I surmise that the problems I had been having with my previous breads is that my recipes had too much flour and not enough liquid. By measuring the bread to liquid ration by weight and not volume, I will be able to make bread with consistency, I hope. As you may know, the volume of flour changes dramatically over time; sifted flour, light and lofty, will take up more volume per ounce than unsifted flour. Any European cookbook I have ever read always measures baking ingredients by mass, not volume. But for some reason, North American recipes have always relied on imperial volumetric measures for dry ingredients.
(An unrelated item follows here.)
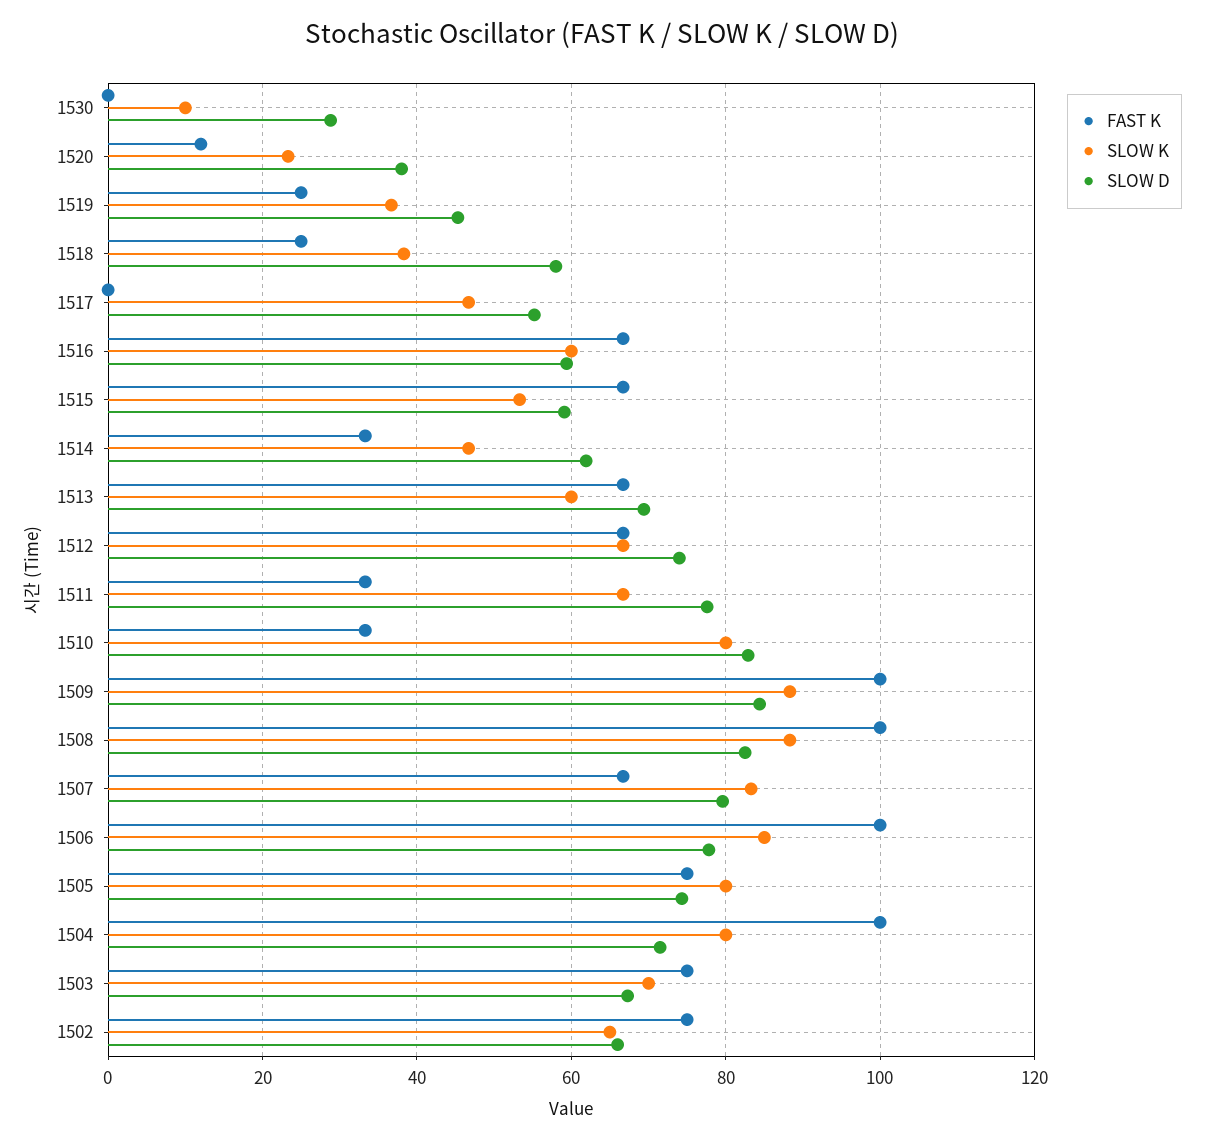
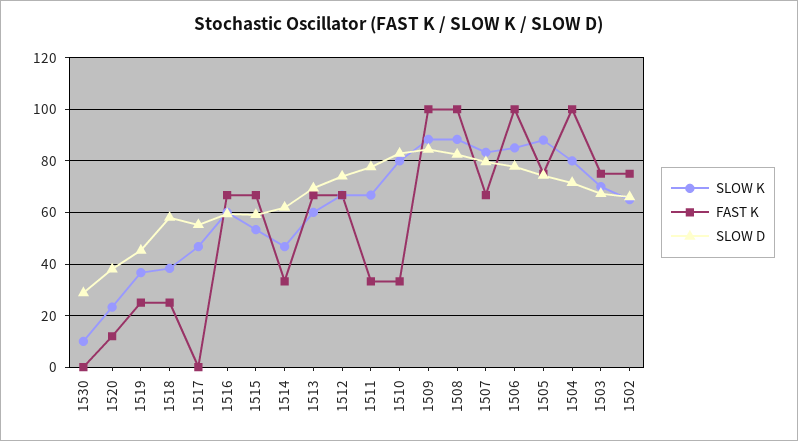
SLOW K, 1505: 80 -> 87.5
All this to say that if you like fresh bread, go out to Canadian Tire and buy a kitchen scale, measure out your ingredients and have fun. It's really easy, and will surely be the best bread you have ever tasted.

Eggs and broccoli

I went for a proper brunch the other day, and by proper I mean for a meal I could never be bothered to make at home. I had eggs Florentine, a life-long favourite: poached eggs on English muffin with steamed spinach and hollandaise. Making this dish at home, though possible of course, is fraught with difficulty. While steamed spinach and toast are fairly simple to manage, the other two components are a nightmare of timing and precision.

I've made hollandaise sauce once in my life: successfully, though not without the requisite bother. Setting aside the concern of the shocking amount of butter needed to make hollandaise, the sauce also requires feats of strength and patience to complete. The mixture of butter and egg yolk, once combined in a bowl set over a saucepan of simmering water (a bain marie), must be whisked continuously to avoid separation or over cooking. In addition, hollandaise must be served immediately after it has been made, for it continues to thicken if left on the heat or separate if unattended. Unless I either hire a sous chef or grow another pair of arms, poached eggs (a task requiring an equal amount of attention and care) and hollandaise is a meal best left to professionals.

And yet, now that I've had a taste for unctuous butter mixed with the tang of lemon juice and the smoothness of egg yolk, I can't go back to plain boiled eggs for breakfast. And so, I have invented my own poached eggs hollandaise: two soft boiled eggs with butter and a squirt of lemon juice. It's cooking down to the basic ingredients, and it certainly will never replace the original. But, cooking is about making something to eat, not driving yourself crazy, so I am pleased that my minimalist version is so satisfying.

From the web
Ever wonder how long mothers have been forcing their kids to finish their broccoli? Eight thousand years, give or take. This food time line tells us at what point in human history different food items found their way onto our plates. We've been eating wheat for 10,000 years, though ravioli is a 13th century invention. Some items I've never heard of, like the emmer and einkorn grains of 17,000 and 16,000 BC, respectively. Also listed is the first cookbook, a Dutch "kitchen book" called "Good and Noble Food", published sometime in the 15th century. Given Gutenberg's invention of the printing press in 1440, it must not have been long before someone noticed such books would be appreciated.

P.S. I took a break from Pickle Pea over the summer, as regular readers may have noticed. (Sorry for the lack of notice. Thanks for your patience!) I'm back now. Expect a return to my usual schedule of 3-4 posts/month.